Fertility isn’t just a woman’s issue
Often, the topic of fertility almost exclusively centers on women. However, female-related fertility only accounts for a third of all infertility cases in the United States. Meanwhile, another third is directly related to male infertility, and the remaining portion is a combination of the two. Because natural conception requires both men and women, both parties should review lifestyle choices and adjust as needed to boost conception odds.
1. Weight matters
While body positivity is important for self-esteem, science still shows that there is a link between weight and fertility. Being over or underweight doesn’t mean that a couple won’t conceive, but the process may be more difficult. Women are outside of the normal BMI range for weight, ovulation can be impacted. As a result, tracking ovulation can be more difficult. Similarly, for men, being above or below the normal BMI range can manifest in low testosterone levels or poor sperm quality. To counter the risk, consider working towards a healthy goal weight before trying to conceive.
2. Smoking is a no-no
The average person knows that smoking is bad for overall health. However, most people often only think about factors such as developing lung cancer or a chronic breathing condition like emphysema. However, research continues to show that not only is smoking during pregnancy dangerous for the baby, but even smoking before conception can reduce fertility in men and women. People who smoke have twice the infertility rate when compared to nonsmokers. Similarly, smoking and tobacco use can also lead to lower success rates for fertility treatments. Consider that chemicals specifically linked with cigarettes can increase egg loss in women, reduce sperm counts and even increase the risk of abnormal sperm in men.
3. Drink in moderation
While the science would suggest that any couple attempting to get pregnant avoid alcohol completely, the reality is people do drink. A typical recommendation is that couples trying to conceive should drink in moderation rather than taking a zero-stance policy. Heavy alcohol consumption has been linked to longer conception timelines. One study followed a group of women trying to get pregnant, including individuals who drank alcohol 14 or more times per week. The women who drank more often took more than a year of active trying before getting pregnant. Likewise, in men, excessive drinking was often linked to lower testosterone levels and poor sperm quality.

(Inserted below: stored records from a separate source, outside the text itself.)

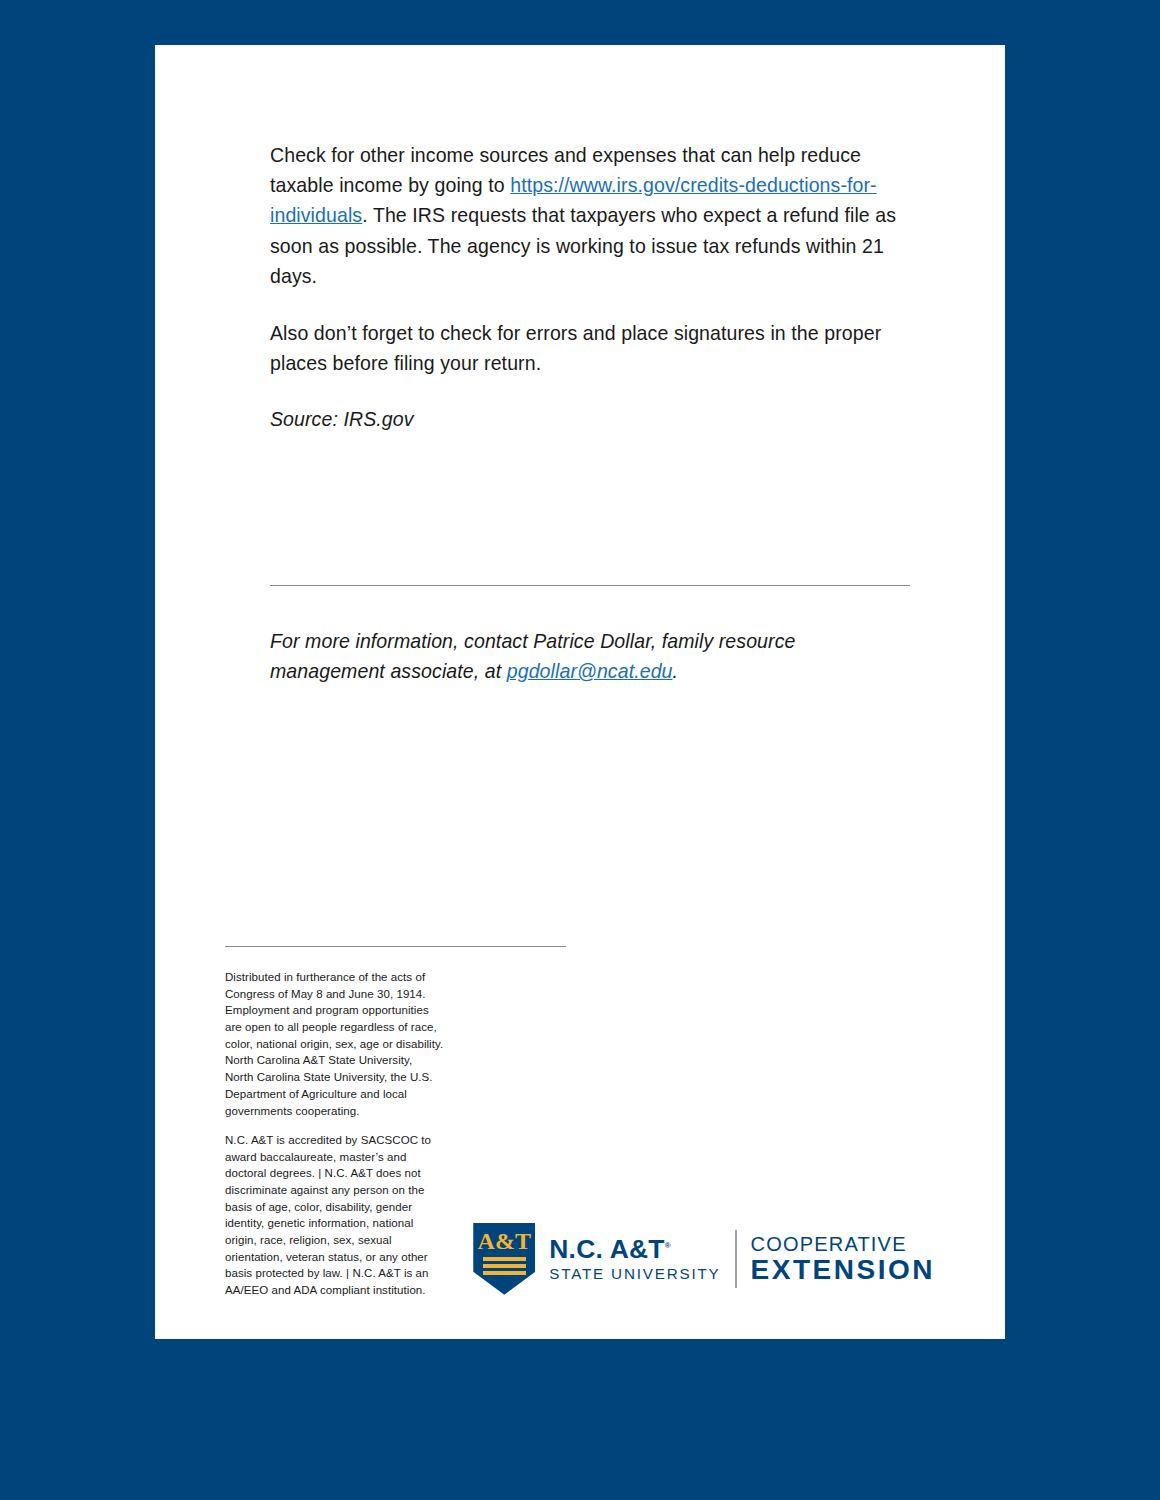Check for other income sources and expenses that can help reduce taxable income by going to https://www.irs.gov/credits-deductions-for-individuals. The IRS requests that taxpayers who expect a refund file as soon as possible. The agency is working to issue tax refunds within 21 days.
Also don’t forget to check for errors and place signatures in the proper places before filing your return.
Source: IRS.gov
For more information, contact Patrice Dollar, family resource management associate, at pgdollar@ncat.edu.
Distributed in furtherance of the acts of Congress of May 8 and June 30, 1914. Employment and program opportunities are open to all people regardless of race, color, national origin, sex, age or disability. North Carolina A&T State University, North Carolina State University, the U.S. Department of Agriculture and local governments cooperating.
N.C. A&T is accredited by SACSCOC to award baccalaureate, master’s and doctoral degrees. | N.C. A&T does not discriminate against any person on the basis of age, color, disability, gender identity, genetic information, national origin, race, religion, sex, sexual orientation, veteran status, or any other basis protected by law. | N.C. A&T is an AA/EEO and ADA compliant institution.
A&T
N.C. A&T®
STATE UNIVERSITY
COOPERATIVE
EXTENSION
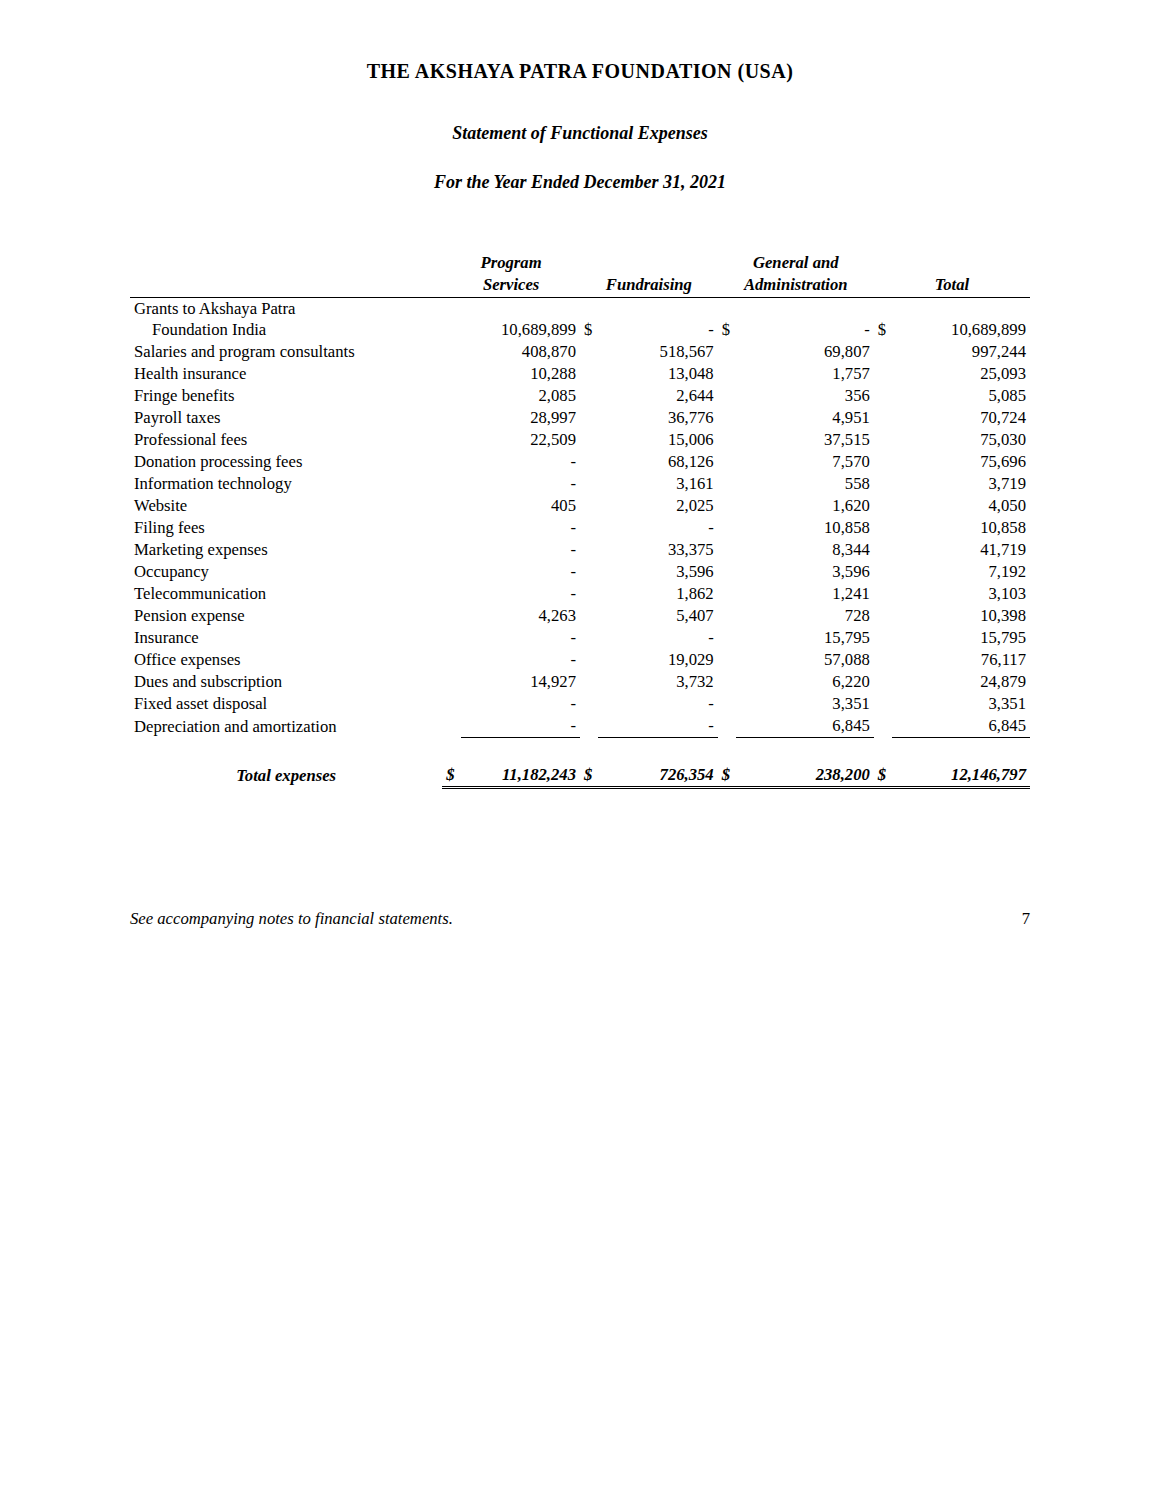THE AKSHAYA PATRA FOUNDATION (USA)
Statement of Functional Expenses
For the Year Ended December 31, 2021
| | Program | | General and | |
| --- | --- | --- | --- | --- |
| | Services | Fundraising | Administration | Total |
| Grants to Akshaya Patra | | | | | | | | |
| Foundation India | | 10,689,899 | $ | - | $ | - | $ | 10,689,899 |
| Salaries and program consultants | | 408,870 | | 518,567 | | 69,807 | | 997,244 |
| Health insurance | | 10,288 | | 13,048 | | 1,757 | | 25,093 |
| Fringe benefits | | 2,085 | | 2,644 | | 356 | | 5,085 |
| Payroll taxes | | 28,997 | | 36,776 | | 4,951 | | 70,724 |
| Professional fees | | 22,509 | | 15,006 | | 37,515 | | 75,030 |
| Donation processing fees | | - | | 68,126 | | 7,570 | | 75,696 |
| Information technology | | - | | 3,161 | | 558 | | 3,719 |
| Website | | 405 | | 2,025 | | 1,620 | | 4,050 |
| Filing fees | | - | | - | | 10,858 | | 10,858 |
| Marketing expenses | | - | | 33,375 | | 8,344 | | 41,719 |
| Occupancy | | - | | 3,596 | | 3,596 | | 7,192 |
| Telecommunication | | - | | 1,862 | | 1,241 | | 3,103 |
| Pension expense | | 4,263 | | 5,407 | | 728 | | 10,398 |
| Insurance | | - | | - | | 15,795 | | 15,795 |
| Office expenses | | - | | 19,029 | | 57,088 | | 76,117 |
| Dues and subscription | | 14,927 | | 3,732 | | 6,220 | | 24,879 |
| Fixed asset disposal | | - | | - | | 3,351 | | 3,351 |
| Depreciation and amortization | | - | | - | | 6,845 | | 6,845 |
| Total expenses | $ | 11,182,243 | $ | 726,354 | $ | 238,200 | $ | 12,146,797 |
See accompanying notes to financial statements. 7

Make changes before trying to conceive
Fertility specialists are often asked what people can do to increase their pregnancy chances. Many lifestyle changes should be incorporated long before a couple is actively trying to conceive. However, working with a fertility specialist can also help to determine if any other underlying conditions might make pregnancy difficult to achieve. Still, focusing on maintaining a healthy weight, avoiding tobacco and other drugs, and limiting alcohol intake are great starting points.